High-Altitude Peatlands and Geomorphology

Peatland is a type of wetland that can store substantial carbon and retain groundwater. Knowledge of its spatial distribution in high-altitude areas of the world remains limited. My research in this field focuses on two entirely different plateaus: the Qinghai-Tibet Plateau (QTP) in western China and the Andes Plateau in South America. In both regions, I combine GIS-based spatial analysis with remote sensing and machine learning to map peatland extent and to link the extent changes to a variety of physical processes and human activities.

Since peatlands in the QTP are concentrated in the Zoige Basin and the Source Upper Yellow River watershed, my studies have focused on these areas. Using a Random Forest machine learning model, GIS-based terrain and hydrological variables, and training samples of peat depths measured directly in the field, we successfully identified the spatially variable peat depths across a sub-watershed within the Zoige Basin (the Black River watershed) at a spatial resolution of 13 m. Using an expanded set of training samples obtained from the Zoige Basin, we are now developing a two-stage modified Random Forest model to map the spatial distribution of peat depths across the entire Source Upper Yellow River watershed, an area exceeding 130,000 km². The core of this modified model is a method for overcoming the limitations posed by spatially clustered training samples—a challenge stemming from the naturally clustered distribution of peatlands themselves. The resulting spatially distributed peat depths will support subsequent investigations into reconstructing paleo-geomorphology and river networks, as well as the impact of peatlands on watershed hydrological regimes.

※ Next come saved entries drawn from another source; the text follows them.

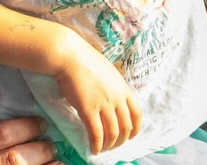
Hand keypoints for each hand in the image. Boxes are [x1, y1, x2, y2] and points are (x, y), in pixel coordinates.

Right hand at [52, 36, 141, 153]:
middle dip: (121, 141)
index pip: (137, 114)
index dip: (135, 128)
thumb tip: (113, 99)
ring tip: (102, 149)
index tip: (131, 136)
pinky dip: (96, 145)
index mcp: (123, 88)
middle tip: (113, 146)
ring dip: (109, 145)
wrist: (70, 56)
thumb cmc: (85, 60)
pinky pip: (96, 134)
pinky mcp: (88, 110)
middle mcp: (117, 98)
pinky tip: (93, 149)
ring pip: (113, 134)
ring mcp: (104, 104)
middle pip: (126, 127)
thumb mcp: (108, 72)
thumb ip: (114, 87)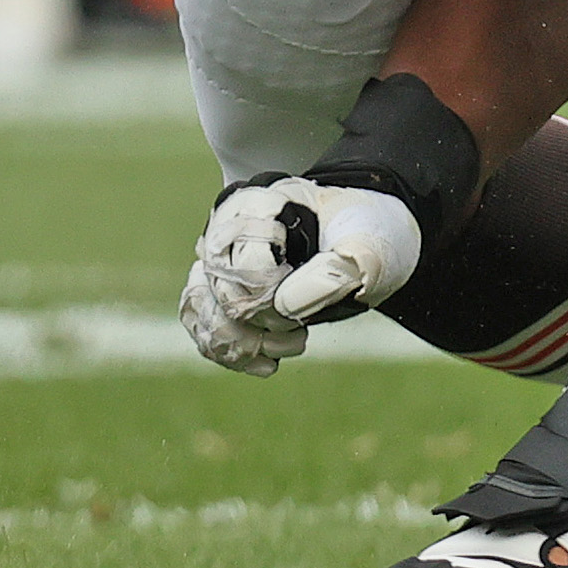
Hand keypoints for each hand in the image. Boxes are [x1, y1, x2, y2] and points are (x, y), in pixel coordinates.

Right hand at [182, 172, 424, 373]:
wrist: (365, 233)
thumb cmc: (365, 232)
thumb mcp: (366, 246)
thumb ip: (330, 274)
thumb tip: (282, 308)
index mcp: (258, 204)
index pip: (243, 267)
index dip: (269, 302)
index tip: (302, 315)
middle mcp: (228, 226)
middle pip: (218, 292)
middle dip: (258, 327)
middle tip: (301, 337)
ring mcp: (220, 256)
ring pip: (202, 310)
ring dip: (241, 345)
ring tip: (290, 347)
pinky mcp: (219, 285)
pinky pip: (202, 323)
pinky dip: (227, 351)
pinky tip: (266, 364)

In the Andes Plateau, the study focuses on the Titicaca-Desaguadero-Poopó-Salares (TDPS) watershed, which spans Bolivia, Peru, and Chile. Peatlands, locally termed bofedales, are natural resources that provide various ecological services to local indigenous residents. Using a set of field samples of bofedales and other land use types (e.g., grassland and agricultural lands) collected manually in the summer of 2025, together with GIS-based spatial data integration and remote sensing imagery, we developed a machine learning method to identify the spatial distribution of bofedales across the TDPS watershed. Building on this work, we are examining spatial changes in bofedales driven by natural factors and human disturbance, such as glacier retreat, precipitation variability, population growth, and grazing management.